ACS Omega. 2024 Jun 28;9(28):30645-30653. doi: 10.1021/acsomega.4c02801. eCollection 2024 Jul 16.

Abstract

Cancer is a lethal disease that affects numerous people worldwide. Chemotherapy stands as one of the most effective treatment regimens to combat cancer. Nevertheless, anticancer drugs face a high failure rate due to safety and efficacy issues. Drug failure could be subdued by instigating drug leads with reduced toxicity and enhanced efficacy. Computer-aided drug discovery endorses drug leads in manoeuvring protein and ligand structures or representations. Simplified molecular input line entry system (SMILES) is a linear notation representing the three-dimensional structure of a molecule using symbols and alphanumeric characters. SMILES representation hoards rings and scaffold structures in its depiction.
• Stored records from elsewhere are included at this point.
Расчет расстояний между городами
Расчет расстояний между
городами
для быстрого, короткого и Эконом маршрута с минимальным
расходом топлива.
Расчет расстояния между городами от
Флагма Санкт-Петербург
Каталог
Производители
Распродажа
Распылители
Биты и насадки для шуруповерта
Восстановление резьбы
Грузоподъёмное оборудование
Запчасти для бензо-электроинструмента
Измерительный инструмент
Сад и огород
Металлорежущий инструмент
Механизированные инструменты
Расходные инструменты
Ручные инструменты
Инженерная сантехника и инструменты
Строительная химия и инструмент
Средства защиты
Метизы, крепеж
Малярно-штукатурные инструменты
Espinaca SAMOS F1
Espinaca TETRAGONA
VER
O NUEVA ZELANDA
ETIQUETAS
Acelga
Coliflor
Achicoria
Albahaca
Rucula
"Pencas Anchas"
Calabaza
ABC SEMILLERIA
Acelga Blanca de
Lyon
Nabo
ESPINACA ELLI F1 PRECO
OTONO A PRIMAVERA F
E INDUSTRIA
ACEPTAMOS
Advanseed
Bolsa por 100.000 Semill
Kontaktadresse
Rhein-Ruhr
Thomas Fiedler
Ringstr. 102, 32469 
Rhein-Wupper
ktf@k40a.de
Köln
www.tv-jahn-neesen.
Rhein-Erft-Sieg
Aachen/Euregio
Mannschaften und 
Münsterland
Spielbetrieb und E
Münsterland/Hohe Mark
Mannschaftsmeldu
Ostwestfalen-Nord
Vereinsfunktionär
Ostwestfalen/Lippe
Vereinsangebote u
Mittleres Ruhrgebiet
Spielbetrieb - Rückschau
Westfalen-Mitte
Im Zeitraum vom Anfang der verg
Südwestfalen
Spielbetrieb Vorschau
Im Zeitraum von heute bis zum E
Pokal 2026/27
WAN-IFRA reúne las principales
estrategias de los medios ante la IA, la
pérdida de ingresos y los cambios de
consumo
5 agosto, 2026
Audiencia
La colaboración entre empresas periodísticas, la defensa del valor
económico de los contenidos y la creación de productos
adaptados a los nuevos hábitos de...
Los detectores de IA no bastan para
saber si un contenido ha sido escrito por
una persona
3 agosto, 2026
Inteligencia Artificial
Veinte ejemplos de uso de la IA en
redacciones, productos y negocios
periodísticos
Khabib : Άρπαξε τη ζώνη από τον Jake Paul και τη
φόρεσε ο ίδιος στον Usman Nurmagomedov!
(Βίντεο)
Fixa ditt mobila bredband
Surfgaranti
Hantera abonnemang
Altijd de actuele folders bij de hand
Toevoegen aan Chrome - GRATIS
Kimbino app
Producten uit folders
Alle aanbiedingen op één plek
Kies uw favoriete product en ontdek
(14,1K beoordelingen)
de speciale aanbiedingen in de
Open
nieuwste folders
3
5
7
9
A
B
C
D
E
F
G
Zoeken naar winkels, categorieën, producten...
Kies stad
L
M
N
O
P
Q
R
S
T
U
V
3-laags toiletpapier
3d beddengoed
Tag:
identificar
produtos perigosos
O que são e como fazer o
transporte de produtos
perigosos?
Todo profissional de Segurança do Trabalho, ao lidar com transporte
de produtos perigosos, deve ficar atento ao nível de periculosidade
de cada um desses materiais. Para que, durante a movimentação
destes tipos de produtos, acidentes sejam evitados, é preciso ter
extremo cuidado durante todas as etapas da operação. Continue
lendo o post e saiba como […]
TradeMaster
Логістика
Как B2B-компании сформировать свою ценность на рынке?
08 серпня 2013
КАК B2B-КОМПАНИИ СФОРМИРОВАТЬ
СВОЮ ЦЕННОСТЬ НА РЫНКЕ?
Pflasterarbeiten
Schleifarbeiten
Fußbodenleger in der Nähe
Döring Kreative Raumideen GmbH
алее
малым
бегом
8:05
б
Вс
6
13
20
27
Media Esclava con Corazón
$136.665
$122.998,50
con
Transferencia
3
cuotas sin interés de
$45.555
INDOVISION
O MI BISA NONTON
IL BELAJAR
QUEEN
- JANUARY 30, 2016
Mining ring and scaffold patterns from molecular SMILES would assist in ascertaining biological properties based on molecular patterns. Moreover, the emergence of artificial intelligence (AI) technologies would accelerate identification of efficient anticancer drug leads. AI algorithms proclaimed for their pattern recognition ability could be employed for identifying molecular patterns from SMILES representation, thereby enabling property prediction. Consequently, we developed a multilayer perceptron (MLP) model for the prediction of anticancer activity using SMILES of NCI-60 cancer growth inhibition data. Furthermore, the top 8 frequent scaffolds were identified on preliminary analysis of cancer growth inhibition data and ChEMBL drugs. The developed MLP model classified anticancer and nonanticancer compounds with a classification accuracy of 0.92. Also, benchmarking of the developed model with machine learning algorithms exhibited better performance of the MLP model.